**WRITTEN TASK**.
Every line below needs to be transcribed without alteration, and no image may be carried over.

################

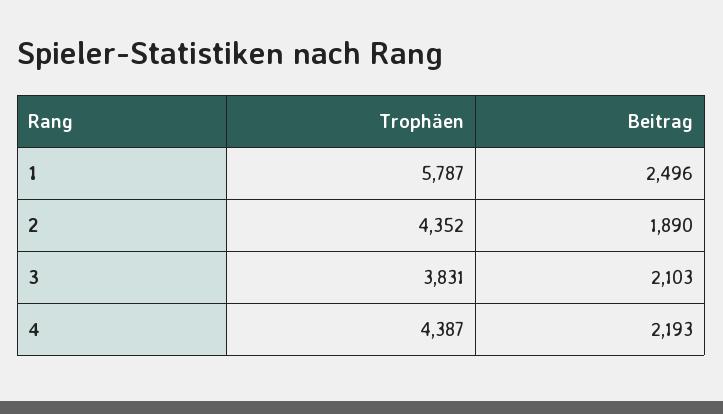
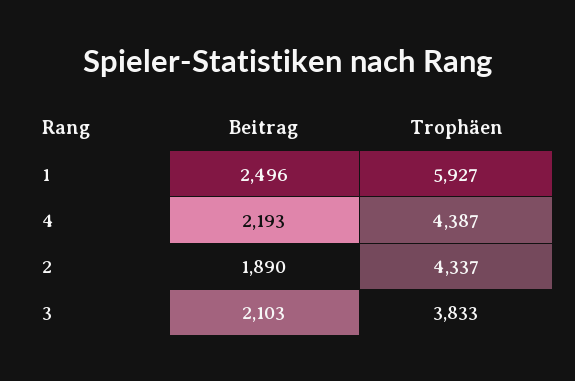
  {
    "Trophäen": {
-     "1": 5787,
+     "1": 5927,
-     "2": 4352,
+     "2": 4337,
-     "3": 3831,
+     "3": 3833,
      "4": 4387
    },
    "Beitrag": {
      "1": 2496,
      "2": 1890,
      "3": 2103,
      "4": 2193
    }
  }

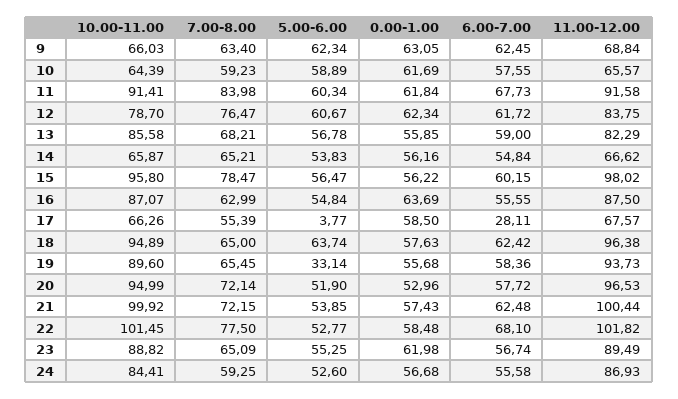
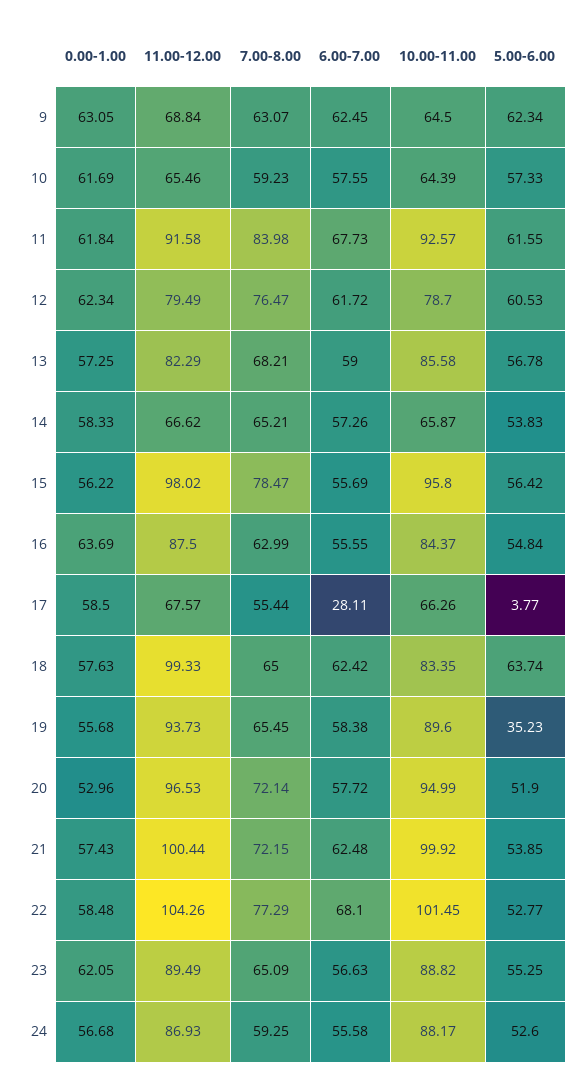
  {
    "10.00-11.00": {
-     "9": 66.03,
+     "9": 64.5,
      "10": 64.39,
-     "11": 91.41,
+     "11": 92.57,
      "12": 78.7,
      "13": 85.58,
      "14": 65.87,
      "15": 95.8,
-     "16": 87.07,
+     "16": 84.37,
      "17": 66.26,
-     "18": 94.89,
+     "18": 83.35,
      "19": 89.6,
      "20": 94.99,
      "21": 99.92,
      "22": 101.45,
      "23": 88.82,
-     "24": 84.41
+     "24": 88.17
    },
    "7.00-8.00": {
-     "9": 63.4,
+     "9": 63.07,
      "10": 59.23,
      "11": 83.98,
      "12": 76.47,
      "13": 68.21,
      "14": 65.21,
      "15": 78.47,
      "16": 62.99,
-     "17": 55.39,
+     "17": 55.44,
      "18": 65,
      "19": 65.45,
      "20": 72.14,
      "21": 72.15,
-     "22": 77.5,
+     "22": 77.29,
      "23": 65.09,
      "24": 59.25
    },
    "5.00-6.00": {
      "9": 62.34,
-     "10": 58.89,
+     "10": 57.33,
-     "11": 60.34,
+     "11": 61.55,
-     "12": 60.67,
+     "12": 60.53,
      "13": 56.78,
      "14": 53.83,
-     "15": 56.47,
+     "15": 56.42,
      "16": 54.84,
      "17": 3.77,
      "18": 63.74,
-     "19": 33.14,
+     "19": 35.23,
      "20": 51.9,
      "21": 53.85,
      "22": 52.77,
      "23": 55.25,
      "24": 52.6
    },
    "0.00-1.00": {
      "9": 63.05,
      "10": 61.69,
      "11": 61.84,
      "12": 62.34,
-     "13": 55.85,
+     "13": 57.25,
-     "14": 56.16,
+     "14": 58.33,
      "15": 56.22,
      "16": 63.69,
      "17": 58.5,
      "18": 57.63,
      "19": 55.68,
      "20": 52.96,
      "21": 57.43,
      "22": 58.48,
-     "23": 61.98,
+     "23": 62.05,
      "24": 56.68
    },
    "6.00-7.00": {
      "9": 62.45,
      "10": 57.55,
      "11": 67.73,
      "12": 61.72,
      "13": 59,
-     "14": 54.84,
+     "14": 57.26,
-     "15": 60.15,
+     "15": 55.69,
      "16": 55.55,
      "17": 28.11,
      "18": 62.42,
-     "19": 58.36,
+     "19": 58.38,
      "20": 57.72,
      "21": 62.48,
      "22": 68.1,
-     "23": 56.74,
+     "23": 56.63,
      "24": 55.58
    },
    "11.00-12.00": {
      "9": 68.84,
-     "10": 65.57,
+     "10": 65.46,
      "11": 91.58,
-     "12": 83.75,
+     "12": 79.49,
      "13": 82.29,
      "14": 66.62,
      "15": 98.02,
      "16": 87.5,
      "17": 67.57,
-     "18": 96.38,
+     "18": 99.33,
      "19": 93.73,
      "20": 96.53,
      "21": 100.44,
-     "22": 101.82,
+     "22": 104.26,
      "23": 89.49,
      "24": 86.93
    }
  }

################

**EXERCISE OUTPUT**.
  {
    "Trophäen": {
-     "1": 5787,
+     "1": 5927,
-     "2": 4352,
+     "2": 4337,
-     "3": 3831,
+     "3": 3833,
      "4": 4387
    },
    "Beitrag": {
      "1": 2496,
      "2": 1890,
      "3": 2103,
      "4": 2193
    }
  }

  {
    "10.00-11.00": {
-     "9": 66.03,
+     "9": 64.5,
      "10": 64.39,
-     "11": 91.41,
+     "11": 92.57,
      "12": 78.7,
      "13": 85.58,
      "14": 65.87,
      "15": 95.8,
-     "16": 87.07,
+     "16": 84.37,
      "17": 66.26,
-     "18": 94.89,
+     "18": 83.35,
      "19": 89.6,
      "20": 94.99,
      "21": 99.92,
      "22": 101.45,
      "23": 88.82,
-     "24": 84.41
+     "24": 88.17
    },
    "7.00-8.00": {
-     "9": 63.4,
+     "9": 63.07,
      "10": 59.23,
      "11": 83.98,
      "12": 76.47,
      "13": 68.21,
      "14": 65.21,
      "15": 78.47,
      "16": 62.99,
-     "17": 55.39,
+     "17": 55.44,
      "18": 65,
      "19": 65.45,
      "20": 72.14,
      "21": 72.15,
-     "22": 77.5,
+     "22": 77.29,
      "23": 65.09,
      "24": 59.25
    },
    "5.00-6.00": {
      "9": 62.34,
-     "10": 58.89,
+     "10": 57.33,
-     "11": 60.34,
+     "11": 61.55,
-     "12": 60.67,
+     "12": 60.53,
      "13": 56.78,
      "14": 53.83,
-     "15": 56.47,
+     "15": 56.42,
      "16": 54.84,
      "17": 3.77,
      "18": 63.74,
-     "19": 33.14,
+     "19": 35.23,
      "20": 51.9,
      "21": 53.85,
      "22": 52.77,
      "23": 55.25,
      "24": 52.6
    },
    "0.00-1.00": {
      "9": 63.05,
      "10": 61.69,
      "11": 61.84,
      "12": 62.34,
-     "13": 55.85,
+     "13": 57.25,
-     "14": 56.16,
+     "14": 58.33,
      "15": 56.22,
      "16": 63.69,
      "17": 58.5,
      "18": 57.63,
      "19": 55.68,
      "20": 52.96,
      "21": 57.43,
      "22": 58.48,
-     "23": 61.98,
+     "23": 62.05,
      "24": 56.68
    },
    "6.00-7.00": {
      "9": 62.45,
      "10": 57.55,
      "11": 67.73,
      "12": 61.72,
      "13": 59,
-     "14": 54.84,
+     "14": 57.26,
-     "15": 60.15,
+     "15": 55.69,
      "16": 55.55,
      "17": 28.11,
      "18": 62.42,
-     "19": 58.36,
+     "19": 58.38,
      "20": 57.72,
      "21": 62.48,
      "22": 68.1,
-     "23": 56.74,
+     "23": 56.63,
      "24": 55.58
    },
    "11.00-12.00": {
      "9": 68.84,
-     "10": 65.57,
+     "10": 65.46,
      "11": 91.58,
-     "12": 83.75,
+     "12": 79.49,
      "13": 82.29,
      "14": 66.62,
      "15": 98.02,
      "16": 87.5,
      "17": 67.57,
-     "18": 96.38,
+     "18": 99.33,
      "19": 93.73,
      "20": 96.53,
      "21": 100.44,
-     "22": 101.82,
+     "22": 104.26,
      "23": 89.49,
      "24": 86.93
    }
  }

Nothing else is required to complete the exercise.